> _WHAT YOU NEED TO DO_
Each line from the first line of the entries through the line holding "right ear: (422, 399)" is to be restated word for word; nothing else, and no picture, belongs in the answer.

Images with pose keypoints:
---+---

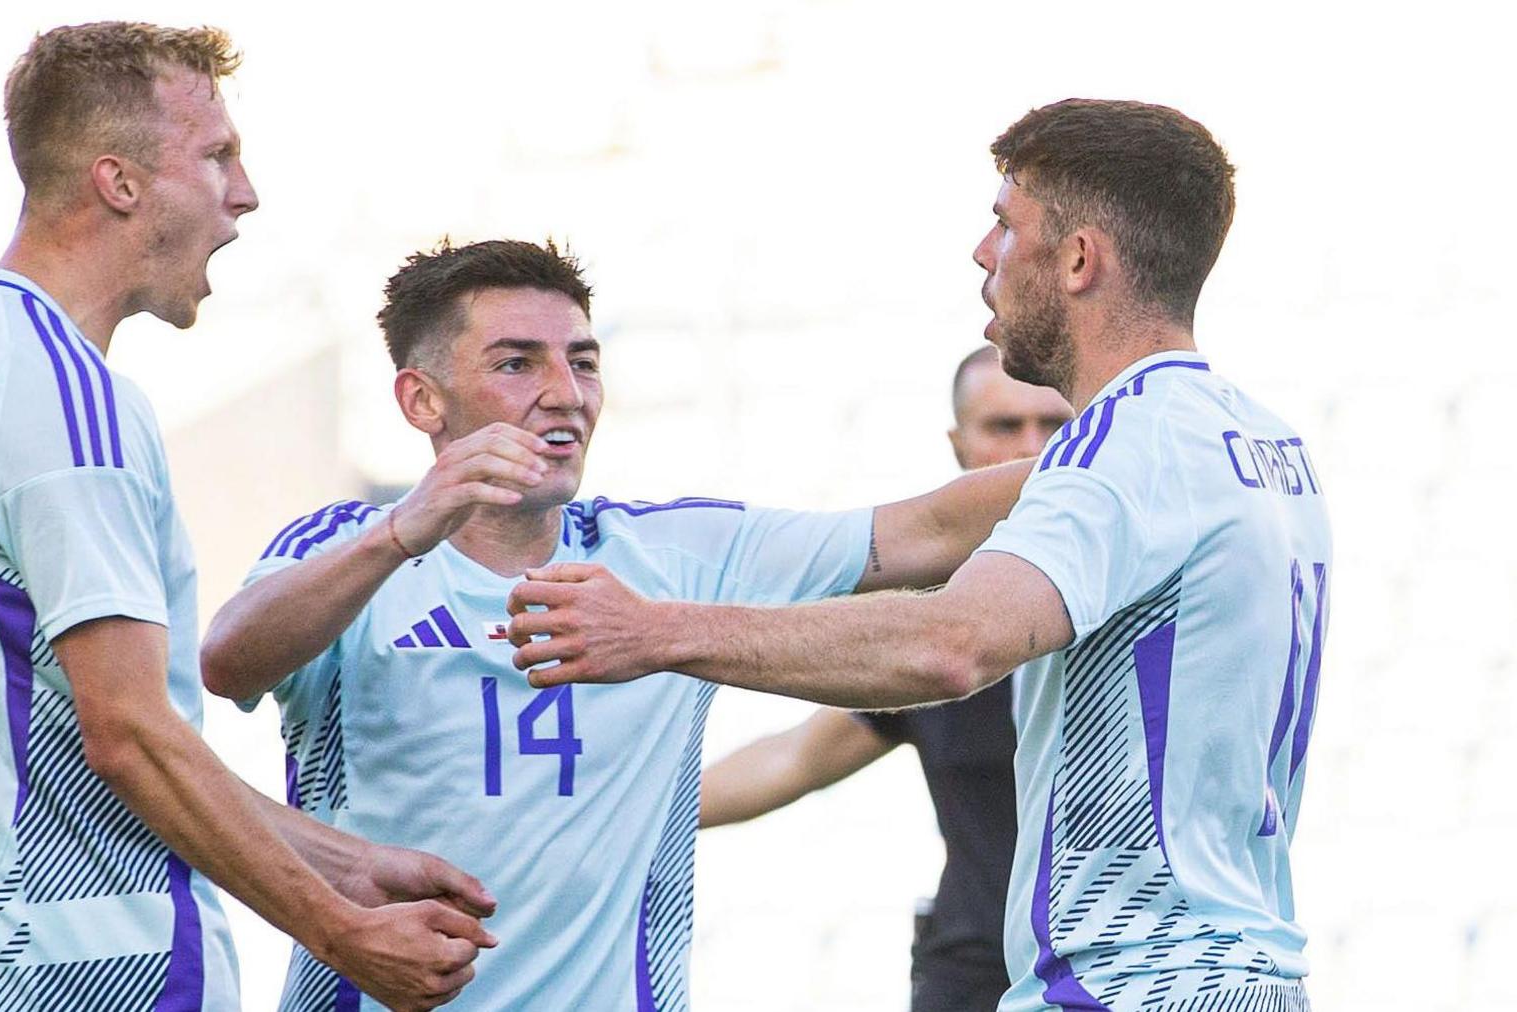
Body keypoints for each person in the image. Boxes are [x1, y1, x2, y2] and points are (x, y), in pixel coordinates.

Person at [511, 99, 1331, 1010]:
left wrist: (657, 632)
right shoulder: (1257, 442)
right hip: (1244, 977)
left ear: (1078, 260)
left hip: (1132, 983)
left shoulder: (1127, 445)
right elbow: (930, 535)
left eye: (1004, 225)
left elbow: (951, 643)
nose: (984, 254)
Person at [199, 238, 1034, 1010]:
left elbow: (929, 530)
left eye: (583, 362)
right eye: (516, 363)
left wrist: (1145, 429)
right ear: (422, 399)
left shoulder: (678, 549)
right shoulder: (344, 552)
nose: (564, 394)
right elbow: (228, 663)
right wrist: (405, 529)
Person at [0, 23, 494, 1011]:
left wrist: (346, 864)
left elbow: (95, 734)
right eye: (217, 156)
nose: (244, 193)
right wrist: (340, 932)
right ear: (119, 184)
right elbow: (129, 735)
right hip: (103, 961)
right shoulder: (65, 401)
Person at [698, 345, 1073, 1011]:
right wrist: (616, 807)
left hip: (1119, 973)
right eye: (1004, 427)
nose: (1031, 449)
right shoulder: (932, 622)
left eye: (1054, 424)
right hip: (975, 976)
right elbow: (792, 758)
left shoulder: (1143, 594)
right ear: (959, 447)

---+---

> _TASK OUTPUT_
Body keypoints for each person in the image. Boxes are [x1, y1, x2, y2] and points are (x, y), in pixel coordinates.

Person at [511, 99, 1331, 1010]:
left wrist: (657, 632)
right shoulder: (1257, 442)
right hip: (1244, 977)
left ear: (1078, 260)
left hip: (1132, 983)
left shoulder: (1127, 445)
right elbow: (930, 535)
left eye: (1004, 225)
left elbow: (951, 643)
nose: (984, 254)
Person at [199, 238, 1034, 1010]:
left elbow: (929, 530)
left eye: (583, 362)
right eye: (516, 363)
left wrist: (1145, 429)
right ear: (422, 399)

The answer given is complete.